> Required work
Your output must hold every entry exactly as written and none of the pictures.

┄┄┄┄┄┄

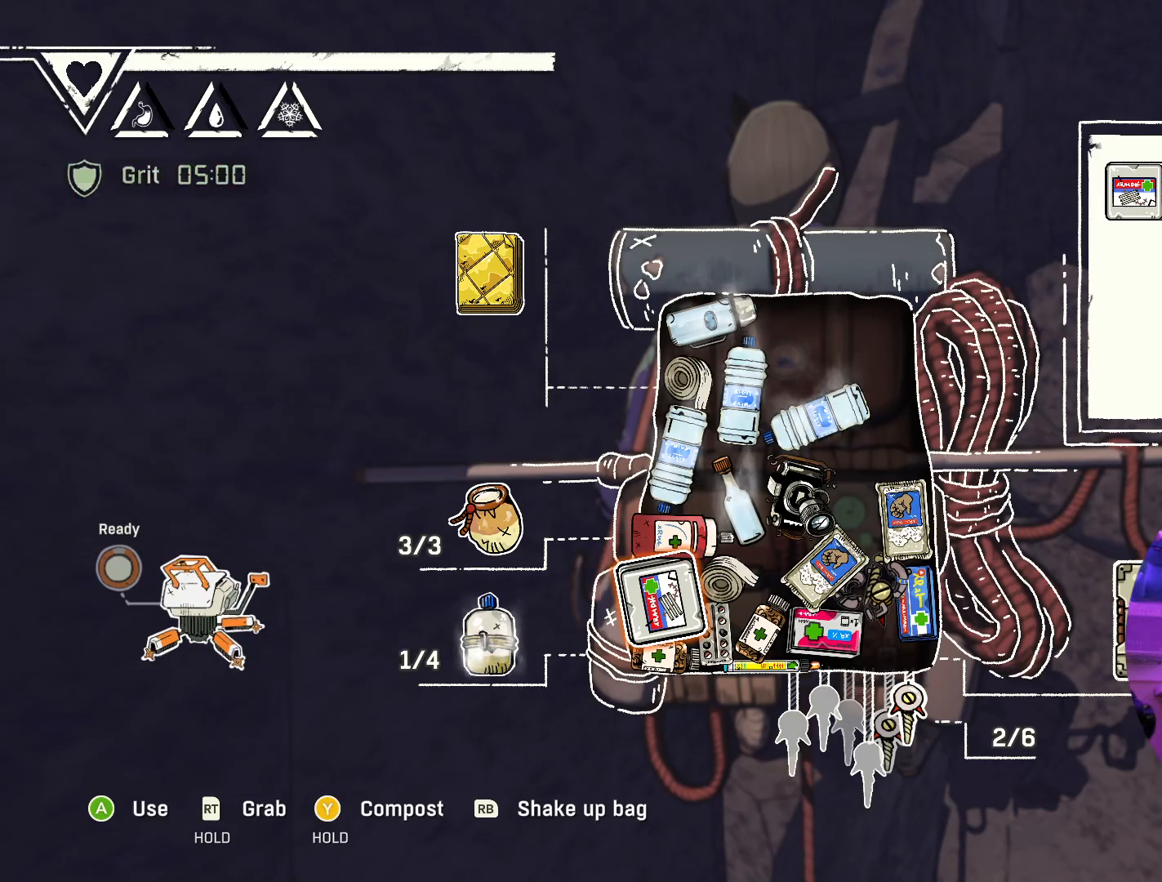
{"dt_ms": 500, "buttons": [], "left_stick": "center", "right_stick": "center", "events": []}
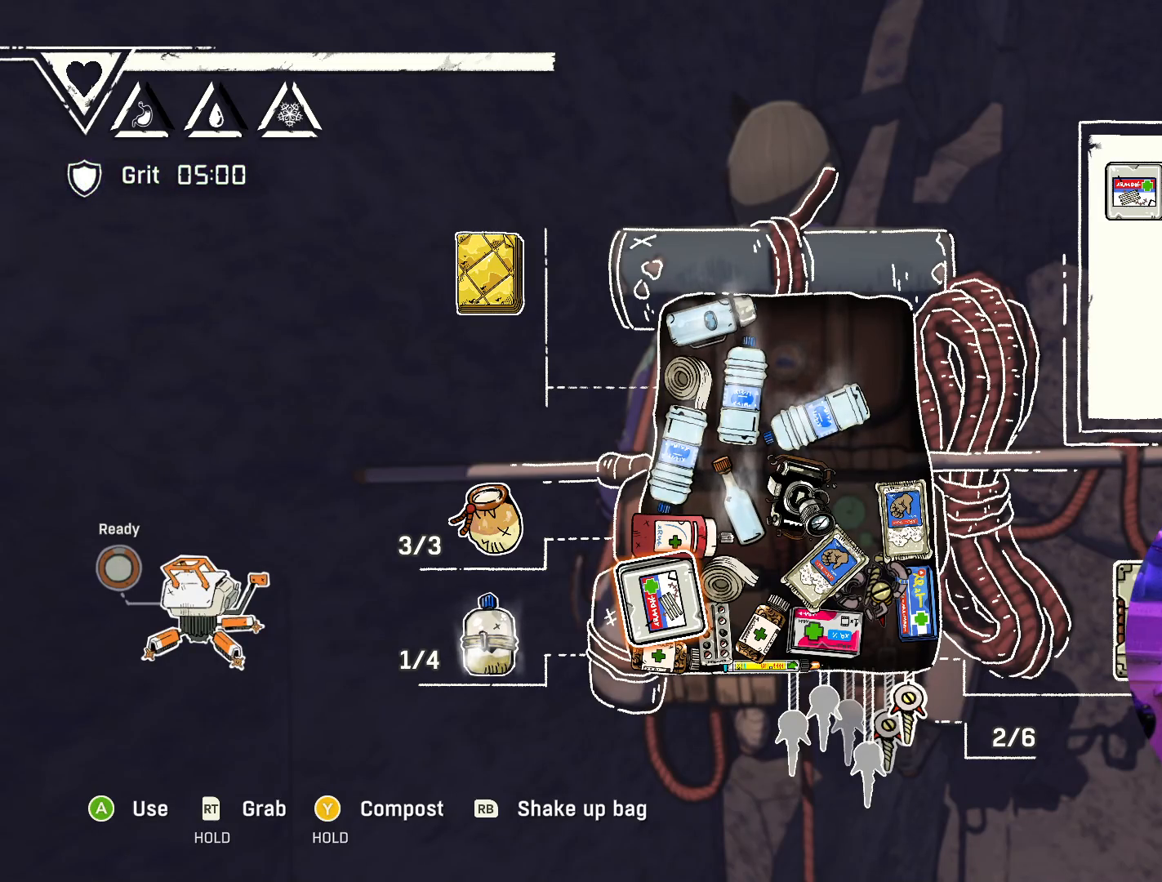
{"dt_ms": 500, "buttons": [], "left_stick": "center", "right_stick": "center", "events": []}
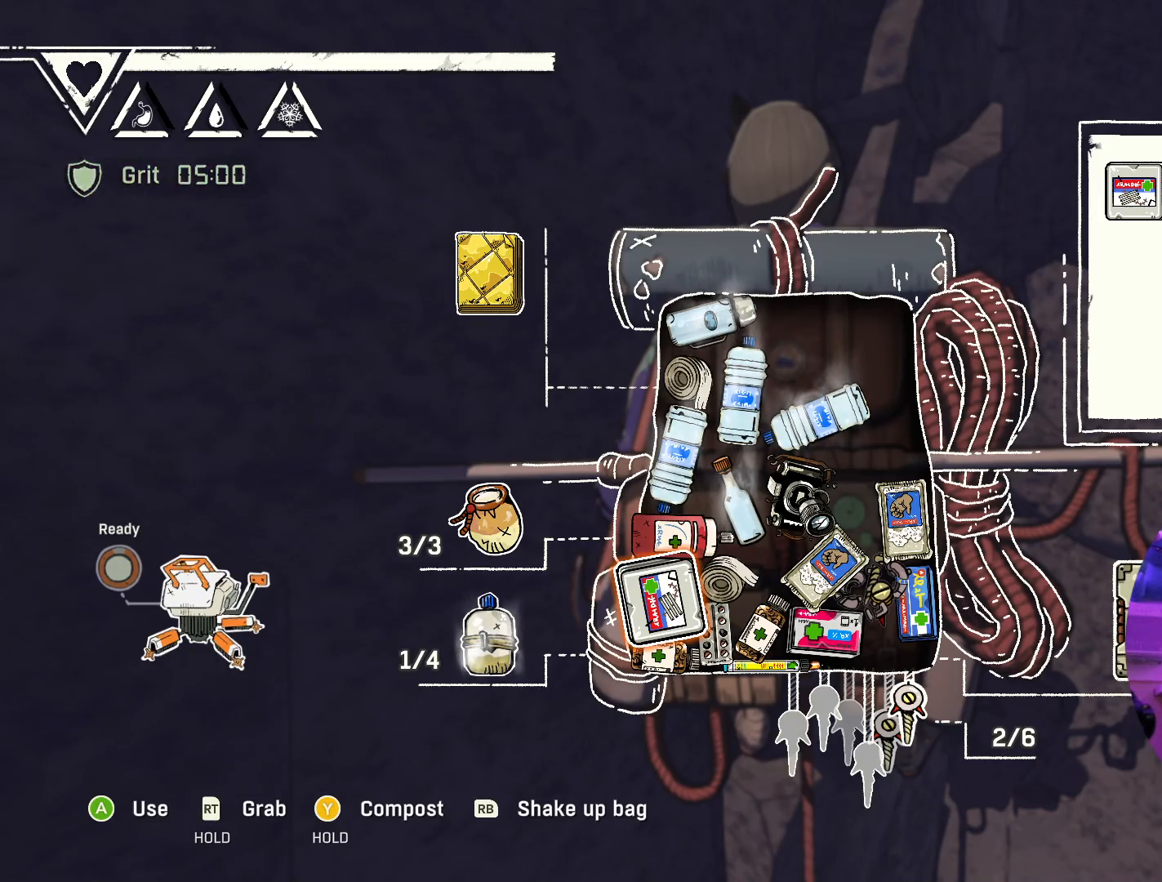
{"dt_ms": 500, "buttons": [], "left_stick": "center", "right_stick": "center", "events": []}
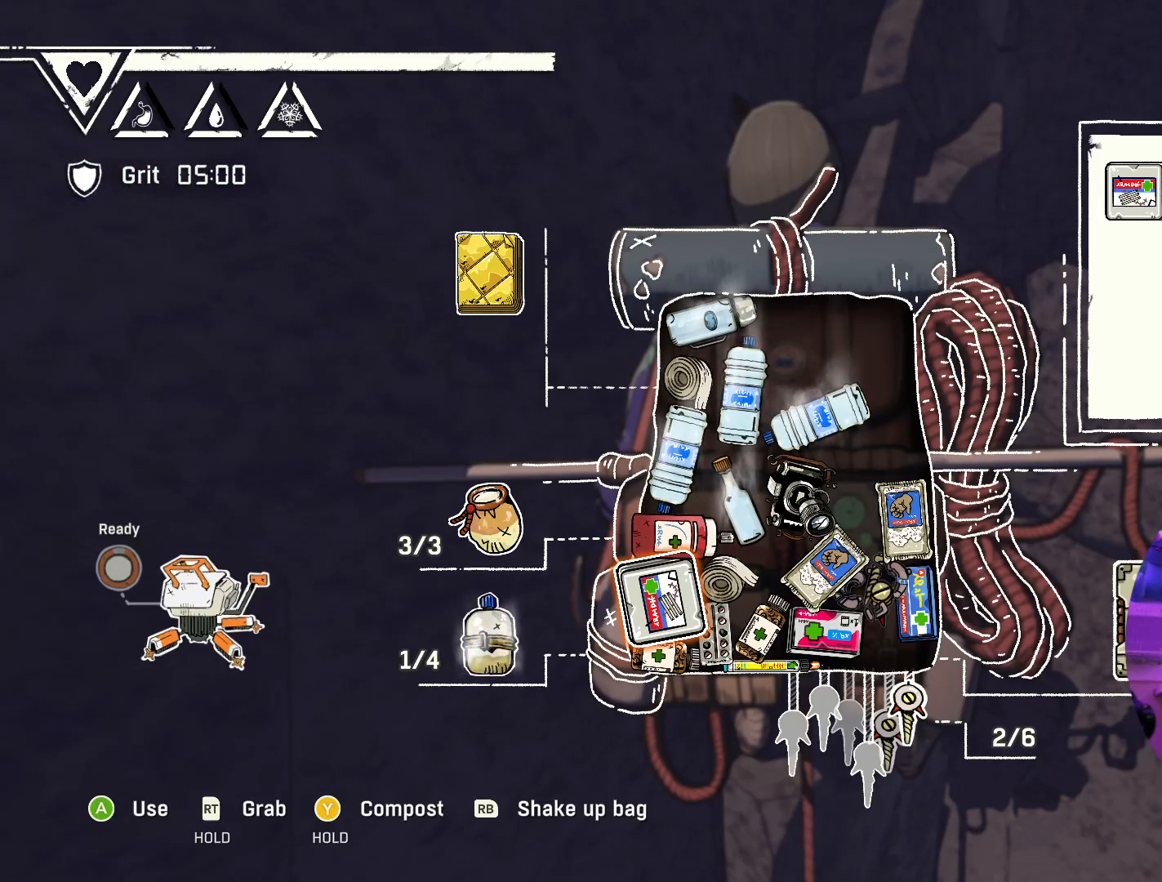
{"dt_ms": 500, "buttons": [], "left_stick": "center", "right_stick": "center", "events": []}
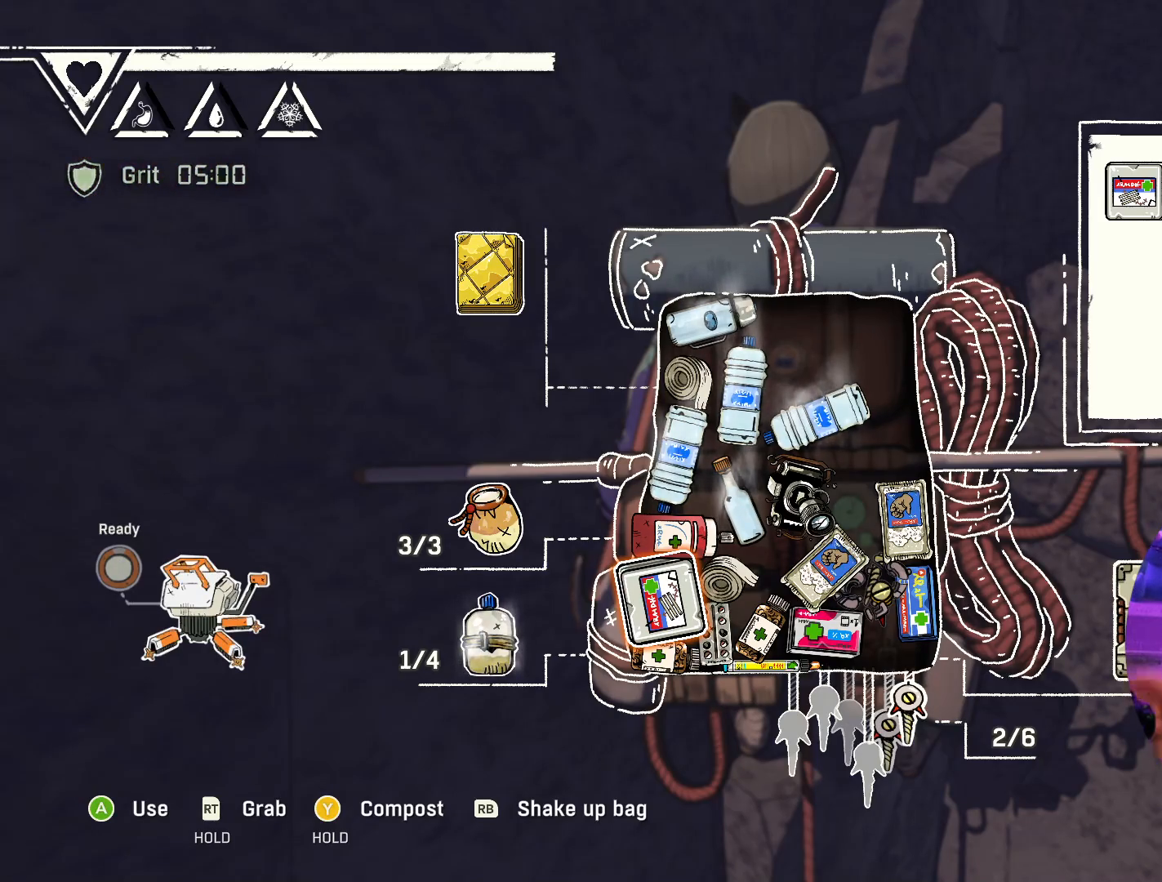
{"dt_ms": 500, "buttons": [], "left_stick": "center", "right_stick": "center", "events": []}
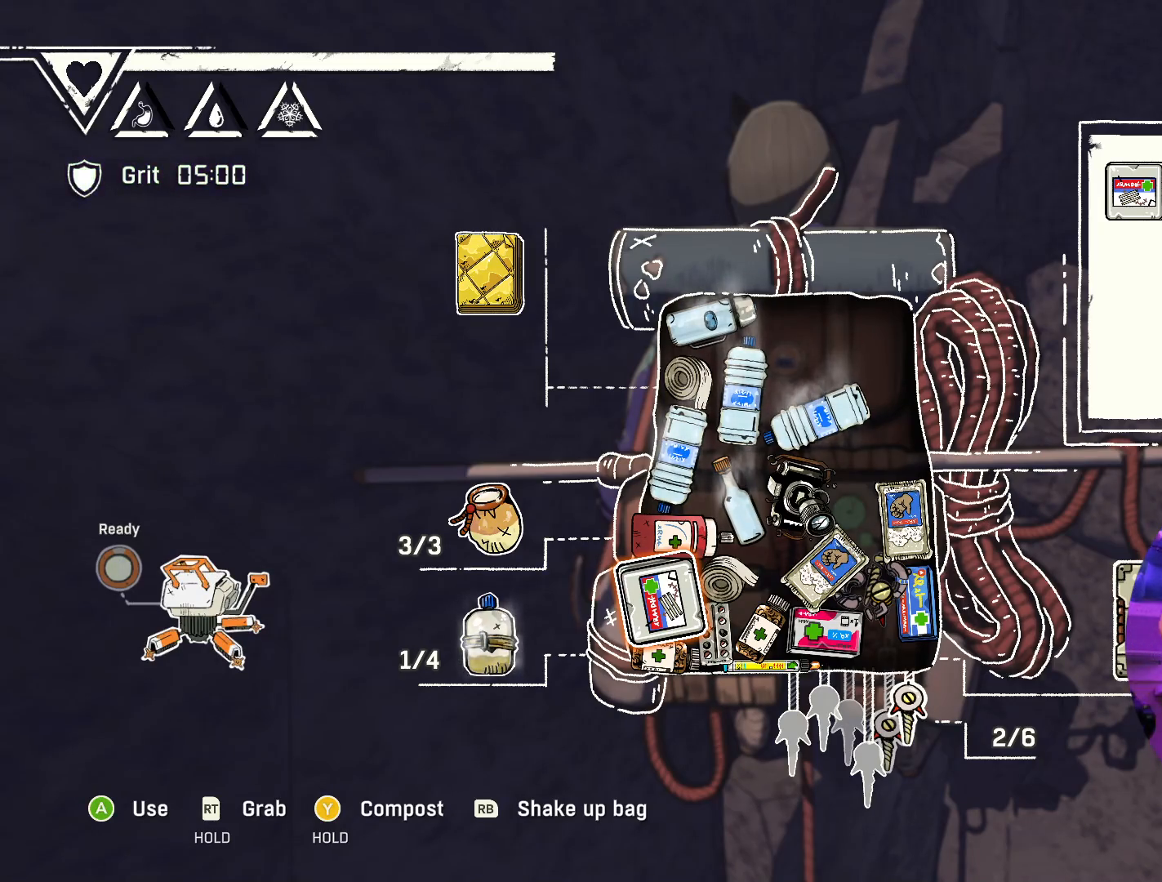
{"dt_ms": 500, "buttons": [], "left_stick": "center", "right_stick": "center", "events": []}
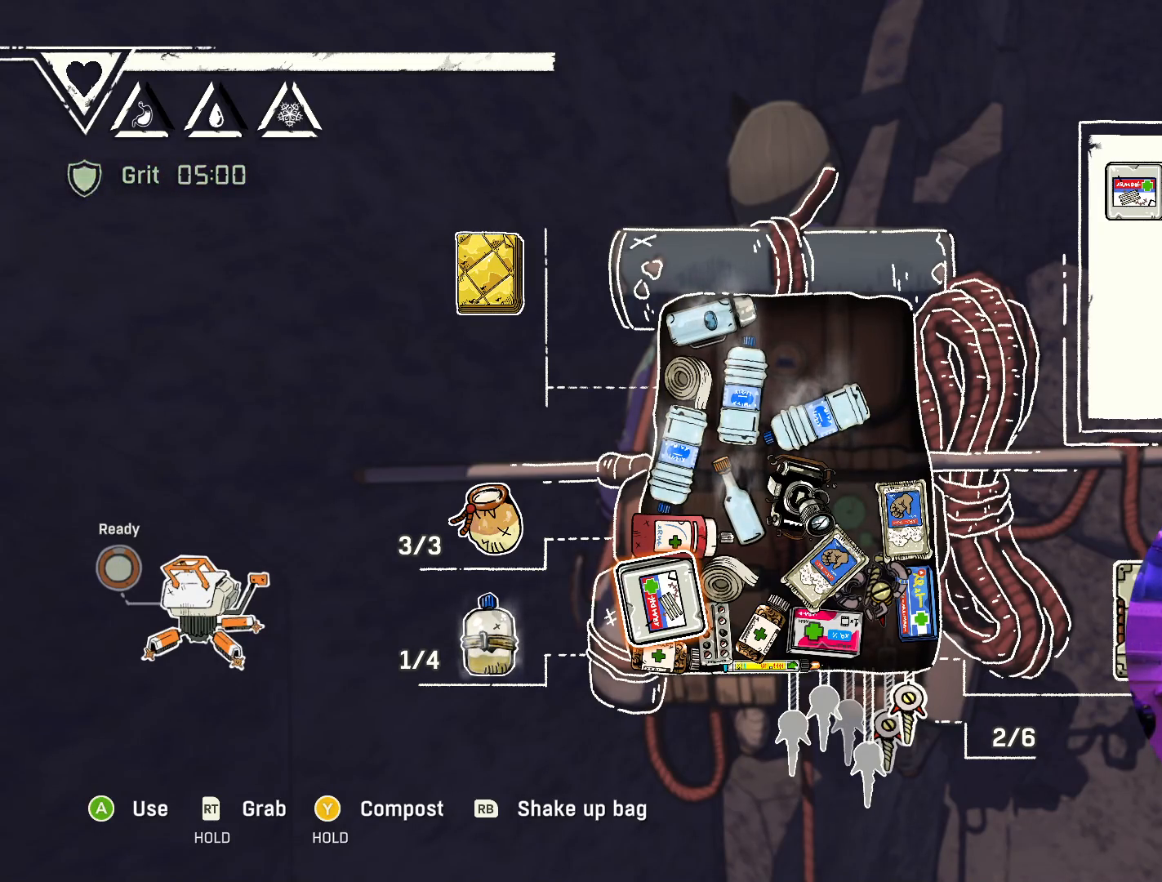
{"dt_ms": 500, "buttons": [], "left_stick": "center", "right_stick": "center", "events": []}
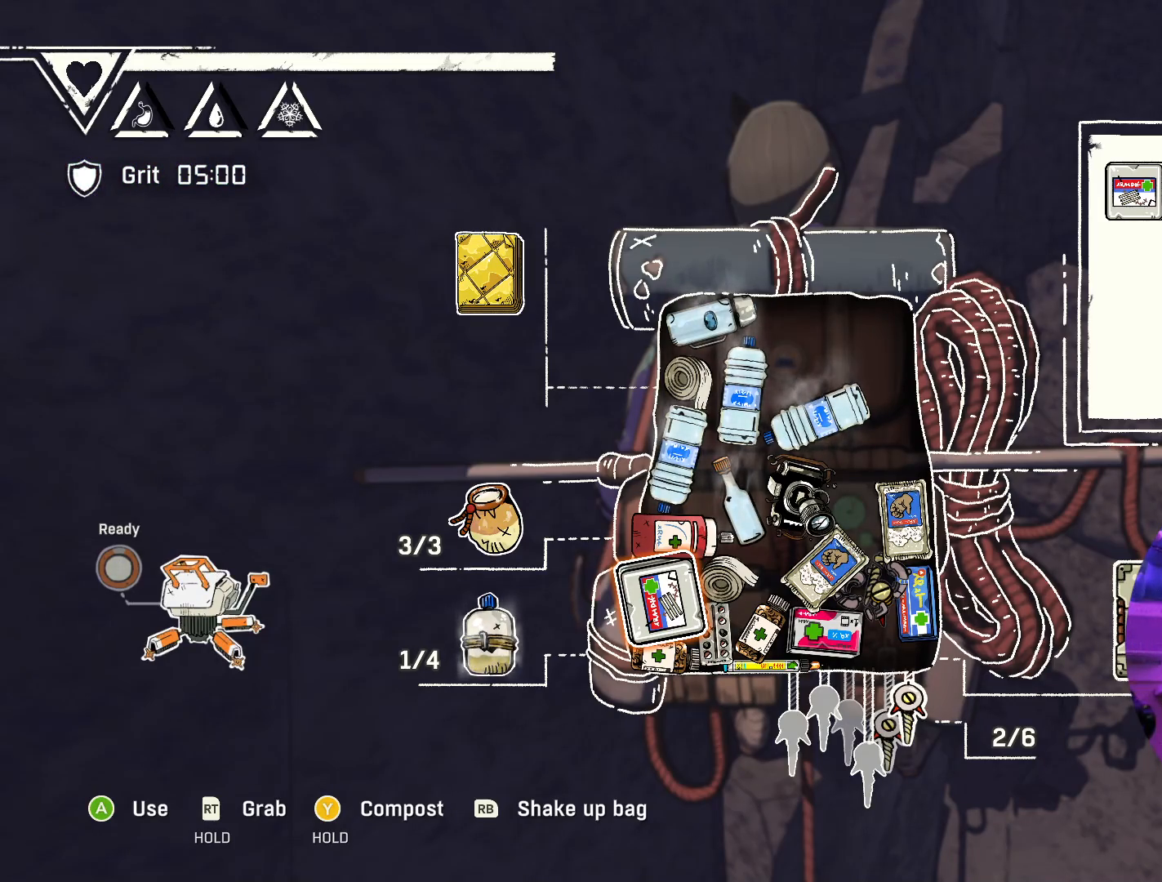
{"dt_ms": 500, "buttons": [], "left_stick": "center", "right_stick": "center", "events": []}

┄┄┄┄┄┄

> Result of this exercise
{"dt_ms": 500, "buttons": [], "left_stick": "center", "right_stick": "center", "events": []}
{"dt_ms": 500, "buttons": [], "left_stick": "center", "right_stick": "center", "events": []}
{"dt_ms": 500, "buttons": [], "left_stick": "center", "right_stick": "center", "events": []}
{"dt_ms": 500, "buttons": [], "left_stick": "center", "right_stick": "center", "events": []}
{"dt_ms": 500, "buttons": [], "left_stick": "center", "right_stick": "center", "events": []}
{"dt_ms": 500, "buttons": [], "left_stick": "center", "right_stick": "center", "events": []}
{"dt_ms": 500, "buttons": [], "left_stick": "center", "right_stick": "center", "events": []}
{"dt_ms": 500, "buttons": [], "left_stick": "center", "right_stick": "center", "events": []}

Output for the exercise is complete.